任务: 请把下面的数据改写成Markdown表格，分为“序号”和“数据行”两列，分别填写行号和该行文字。空行不要列入，答案中也不要放图片。

▬▬▬

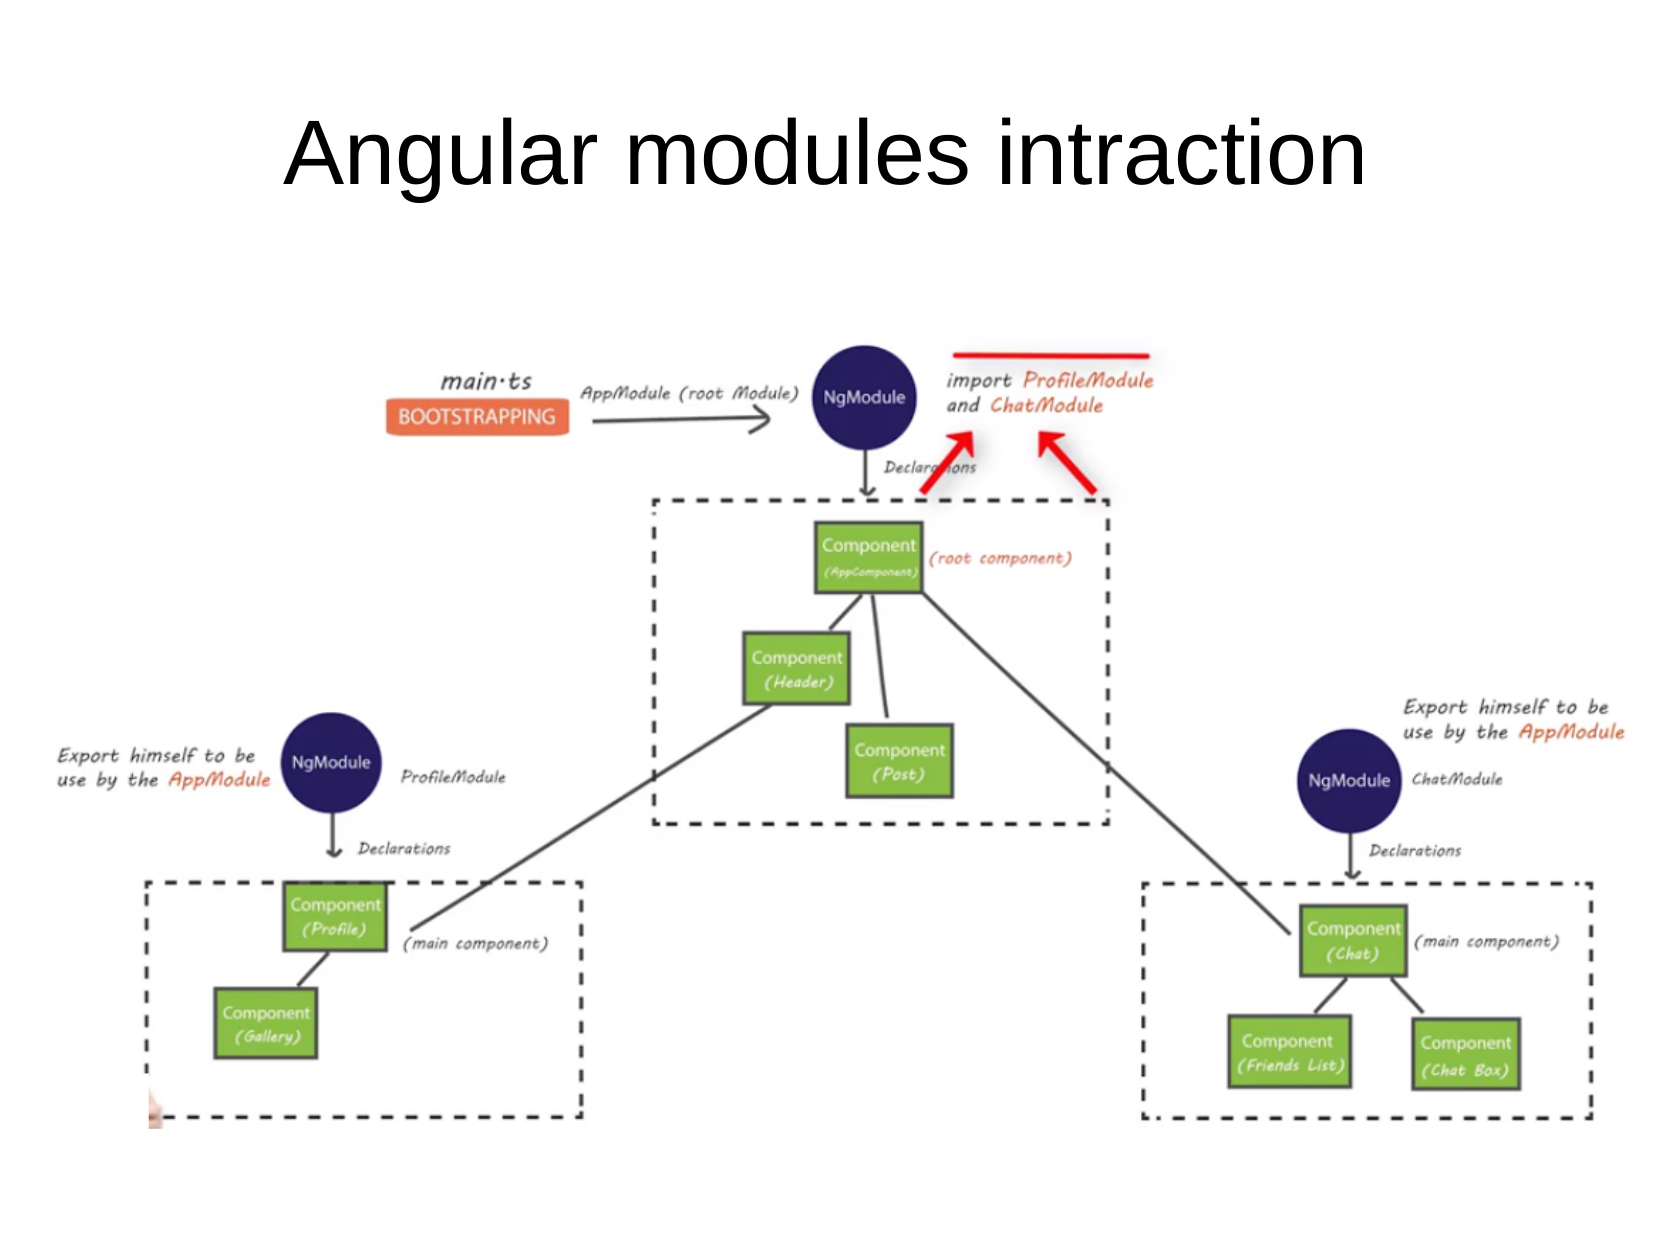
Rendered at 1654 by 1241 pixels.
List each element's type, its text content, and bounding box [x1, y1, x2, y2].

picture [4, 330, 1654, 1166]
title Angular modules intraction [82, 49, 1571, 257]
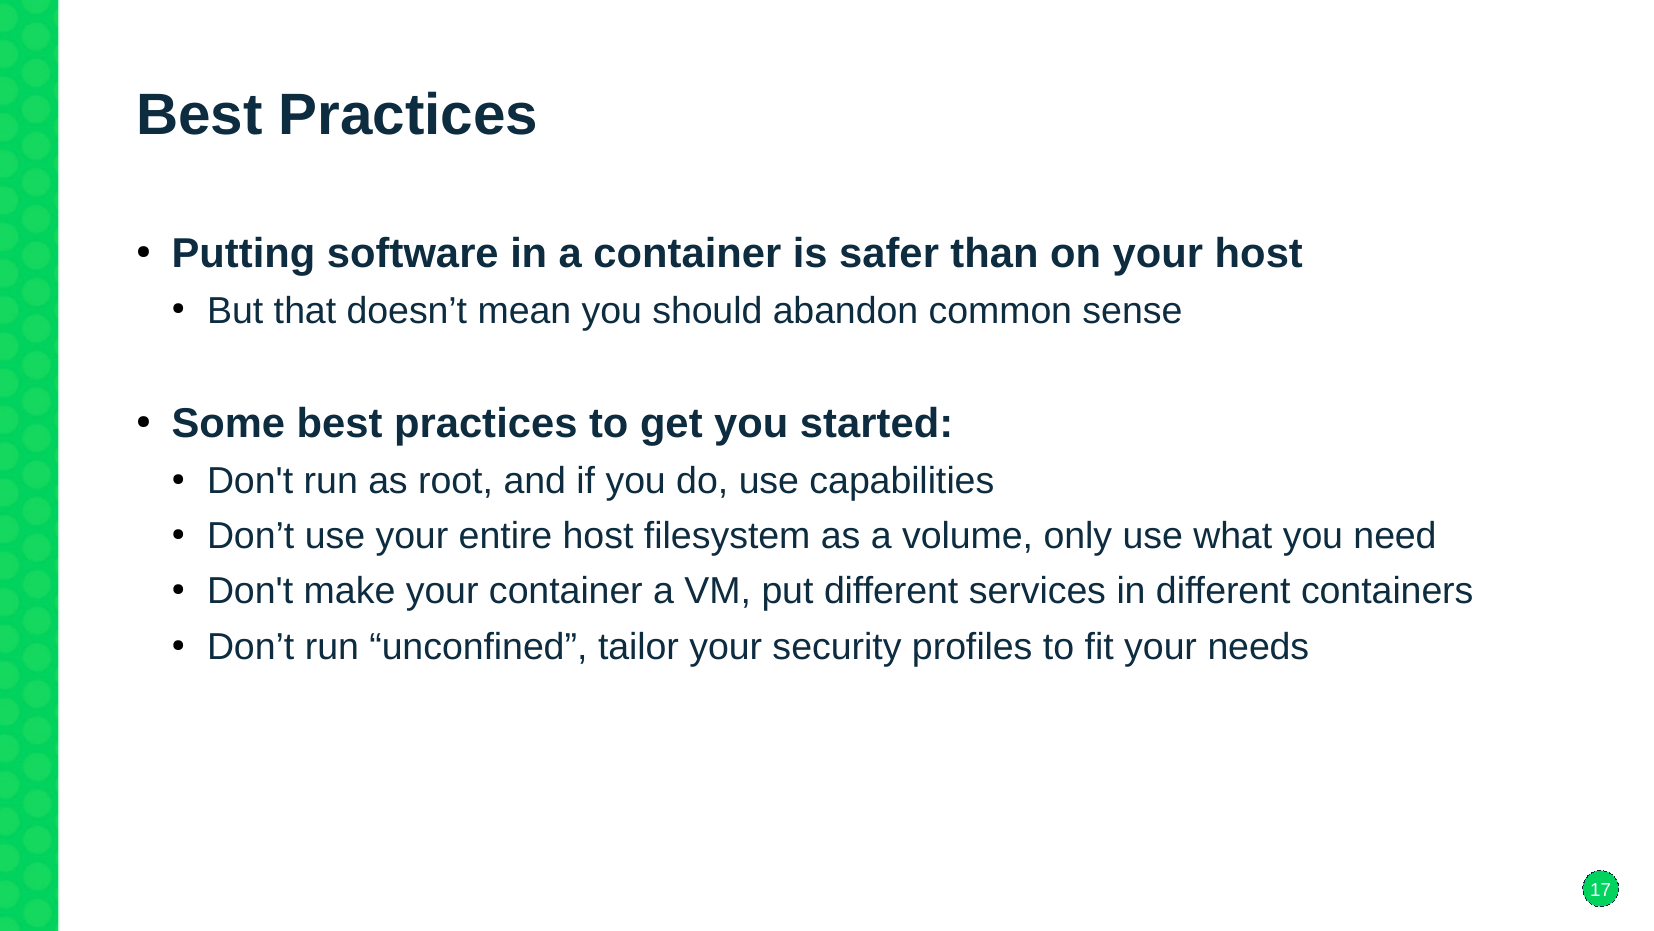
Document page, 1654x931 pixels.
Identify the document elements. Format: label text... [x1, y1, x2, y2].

▬▬▬

回答:
| 序号 | 数据行 |
|---|---|
| 1 | Rendered at 1654 by 1241 pixels. |
| 2 | List each element's type, its text content, and bounding box [x1, y1, x2, y2]. |
| 3 | picture [4, 330, 1654, 1166] |
| 4 | title Angular modules intraction [82, 49, 1571, 257] |
| 5 | Document page, 1654x931 pixels. |
| 6 | Identify the document elements. Format: label text... [x1, y1, x2, y2]. |